**WORK TO BE COMPLETED**
Report each line below that carries the word "Table".

**ENTRIES SUPPLIED**
╔══

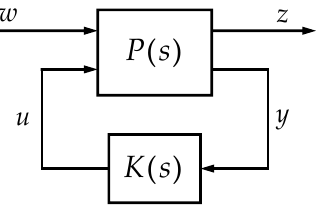
H configuration. Figure 3. A schematic drawing of a standard H ∞ 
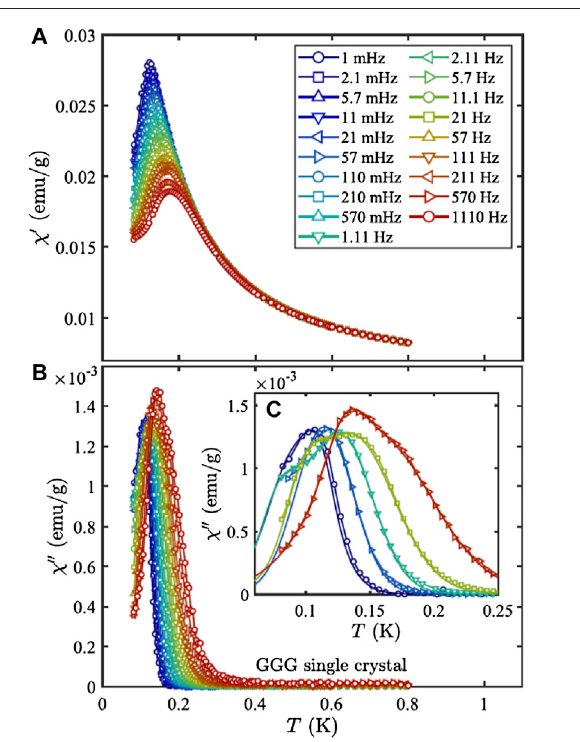
FIGURE 12 | (A) Theoretically calculated, Holstein-Primakoff transformation, neutron scattering intensity for GGG under B = 2.5 T and T = 0.06 K shown as a function of momentum transfer, Q, and energy transfer, E. (B) Inelastic neutron scatering S (Q, ω ) (Ei = 1.28 meV) of GGG with B = 2.5 T and T = 0.06 (K) . The feature at 0.25 Å − 1 is an experimental spurion.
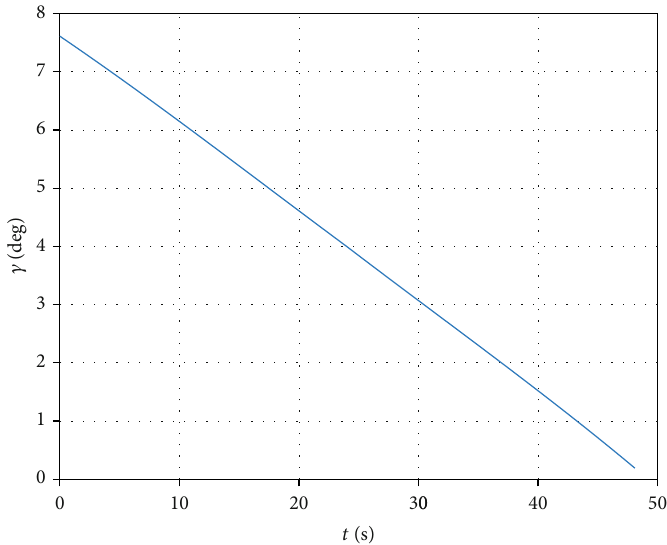
Figure 5: Time history of the fl ight path angle.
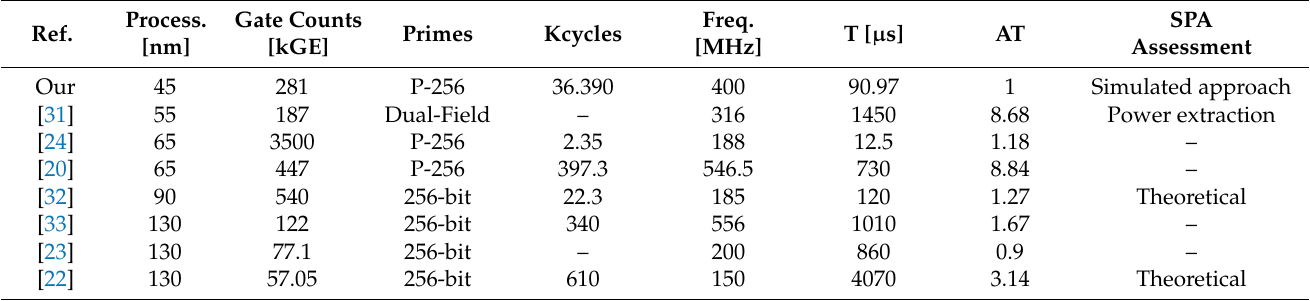
Table 6. Comparison among previous works for 256-bit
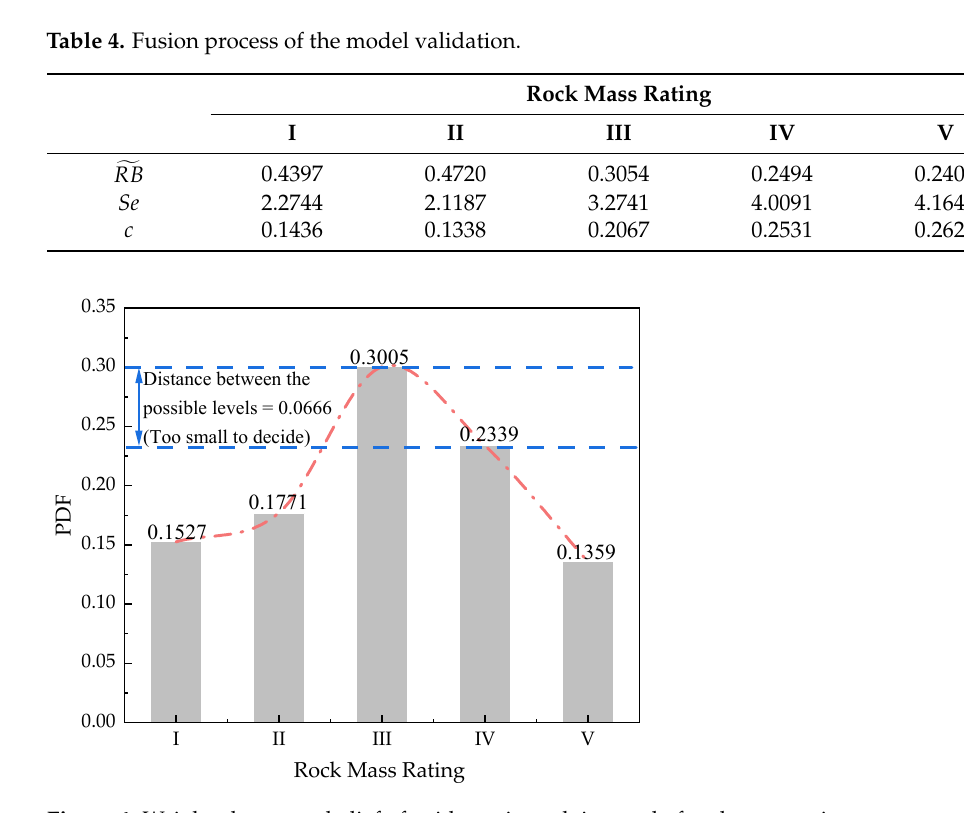
Figure 4. Weighted average belief of evidence in each interval of rock mass rating.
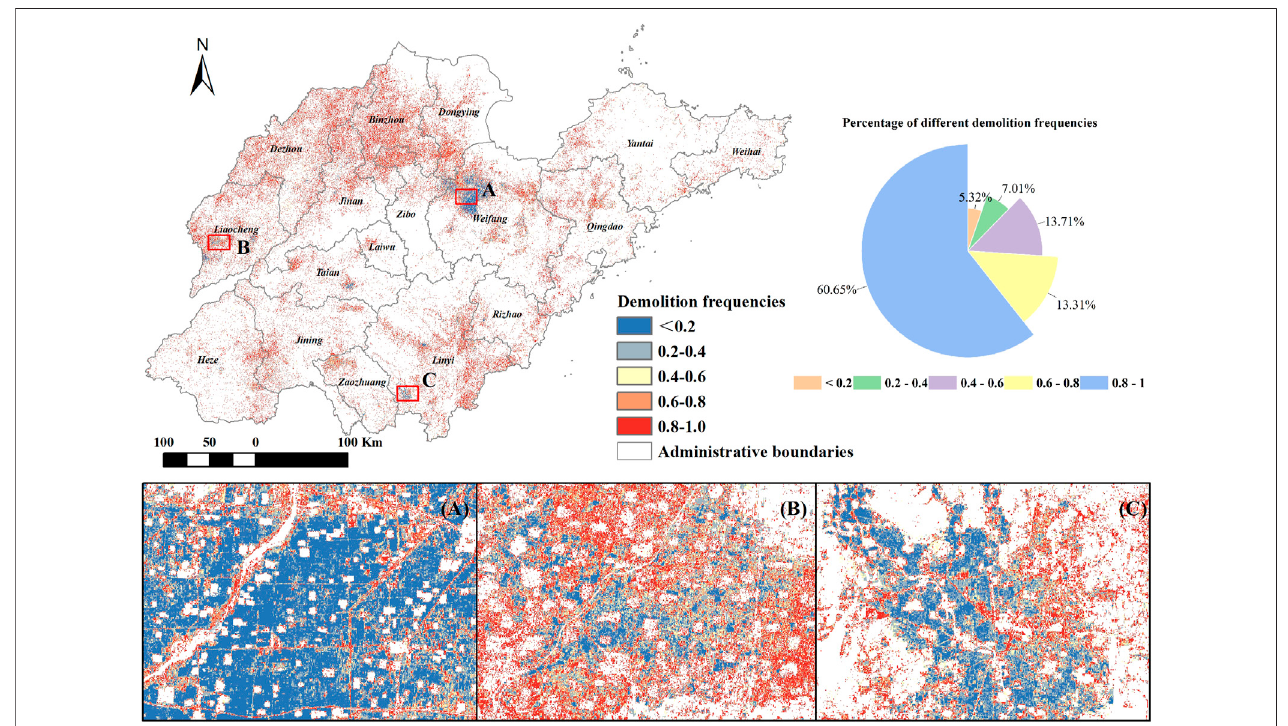
FIGURE 5 | The demolition frequency patterns of GCL: (A) enlarge area A, (B) enlarge area B, and (C) enlarge area C.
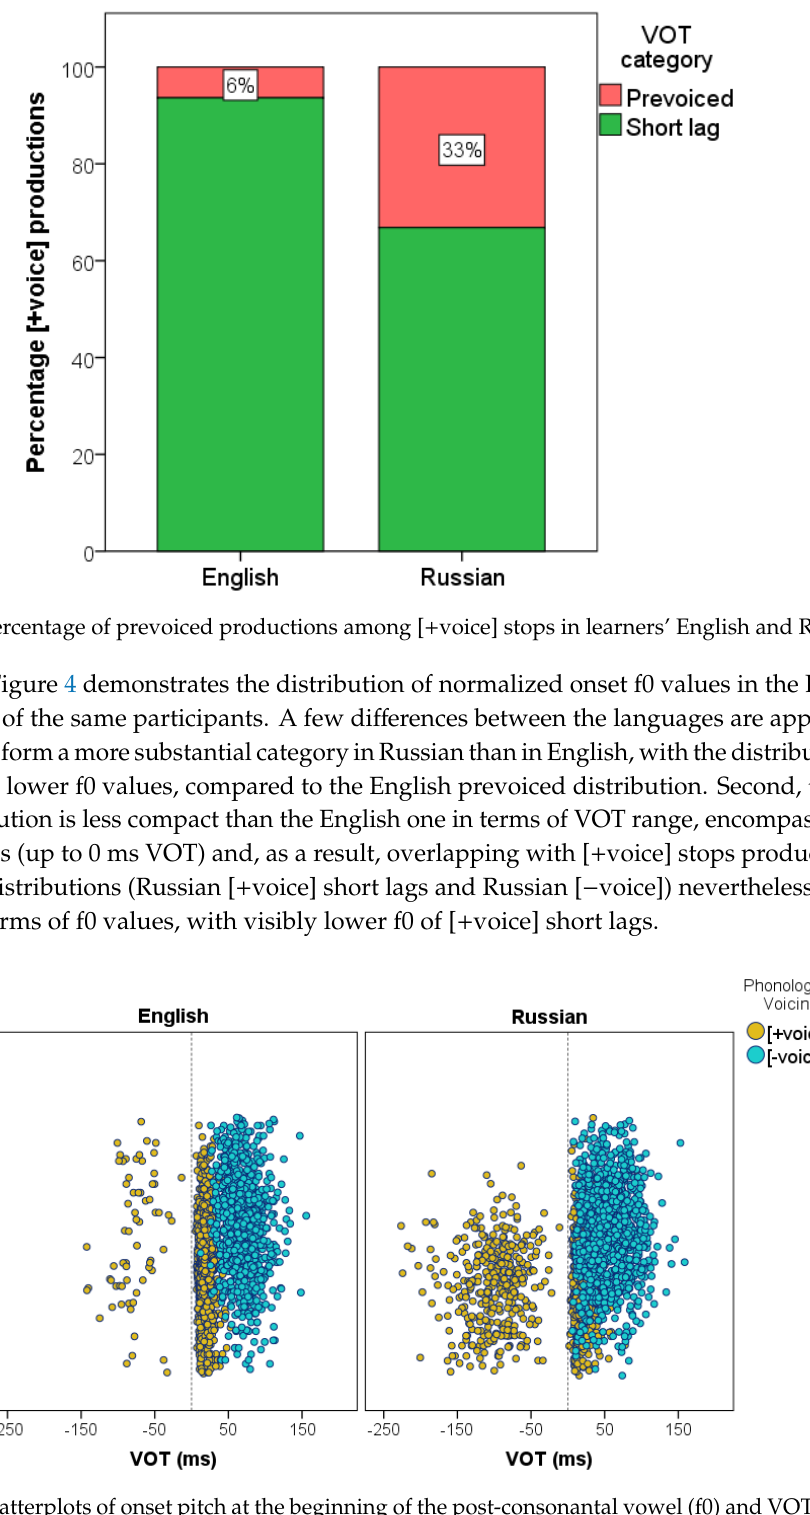
Figure 4. Scatterplots of onset pitch at the beginning of the post-consonantal vowel (f0) and VOT values for learners’ English and Russian initial stops.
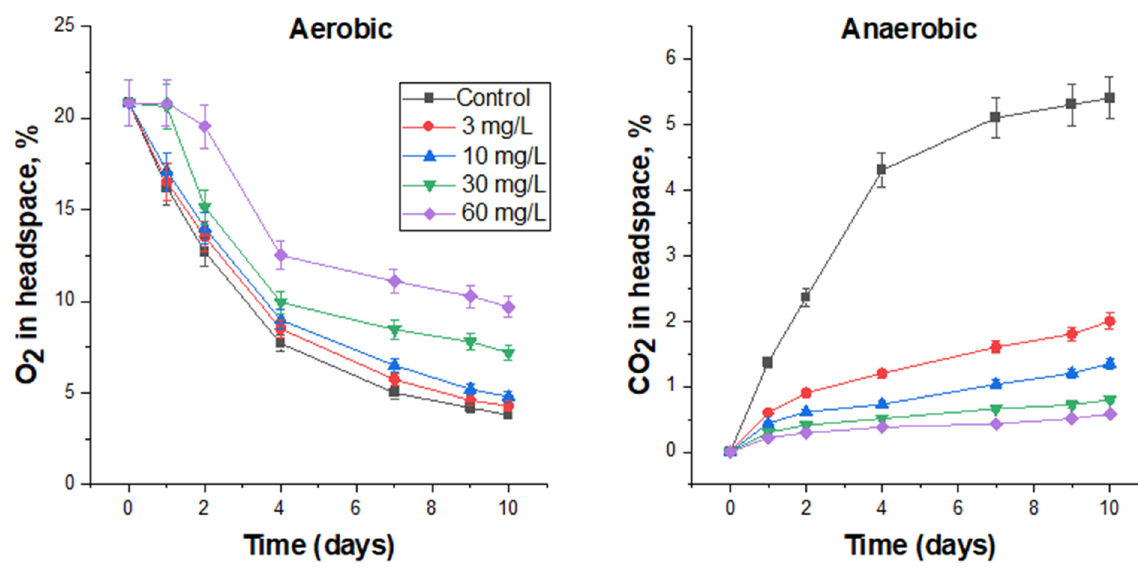
Figure 2. The effect of bronopol on O 2 consumption under aerobic conditions and CO 2 production under anaerobic conditions by the respective microbial communities in FS. By adding 30 mg/L of bronopol, it was possible to completely suppress microbial activity under aerobic conditions within one day (flat curve) and when its content was doubled, within two days. Then, the process of O 2 consumption in these vials began, but it was significantly lower than in the control. After 9 days, the slope of O 2 consumption in biocide-treated vials becomes flatter, which, apparently, as mentioned above, is associated with a decrease in the toxic effect of the biocide on the FS microbiota. Specific rates of oxygen consumption over 10 days in 30 and 60 mg/L treatments were 80.2 and 65.5% of the control, respectively (Table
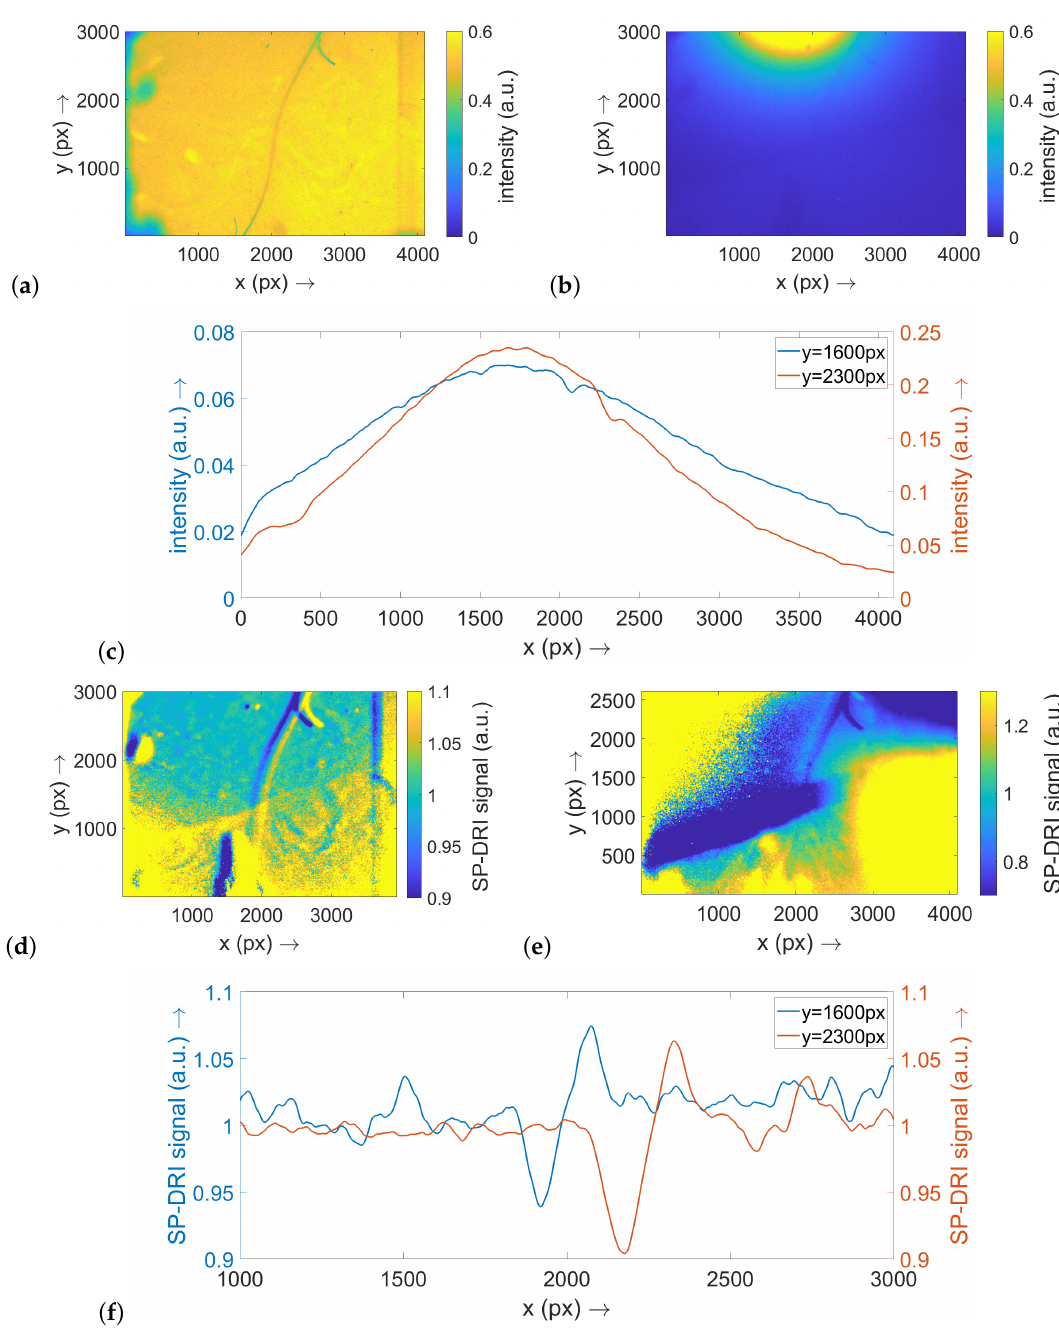
Figure 3. This figure shows the results for the optical phantom for the configuration with a thread of 10µm diameter. ( a ) Transmitted light image using a broadband light source; this image serves as reference for assessing the data reconstruction presented in the following subimages. ( b ) Exemplary diffuse reflectance raw data set when illuminating the optical phantom with LED #1. ( c ) Cross- sections along the x axis through the raw data map shown in ( b ) at the two y positions indicated. ( d ) SP-DRI reconstruction based on the diffuse reflectance matrices for the illumination with LED #1 and LED #2 (the matrix shift is thus along the x axis). ( e ) SP-DRI reconstruction based on the diffuse reflectance matrices for the illumination with LED #4 and LED #5 (the matrix shift is thus along the y axis). ( f ) Cross-sections along the x axis through the SP-DRI map shown in ( d ) at the two y positions indicated. Note: ( a – c ) are scaled to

╚══

**TASK SOLUTION**
Table 6. Comparison among previous works for 256-bit
Figure 2. The effect of bronopol on O 2 consumption under aerobic conditions and CO 2 production under anaerobic conditions by the respective microbial communities in FS. By adding 30 mg/L of bronopol, it was possible to completely suppress microbial activity under aerobic conditions within one day (flat curve) and when its content was doubled, within two days. Then, the process of O 2 consumption in these vials began, but it was significantly lower than in the control. After 9 days, the slope of O 2 consumption in biocide-treated vials becomes flatter, which, apparently, as mentioned above, is associated with a decrease in the toxic effect of the biocide on the FS microbiota. Specific rates of oxygen consumption over 10 days in 30 and 60 mg/L treatments were 80.2 and 65.5% of the control, respectively (Table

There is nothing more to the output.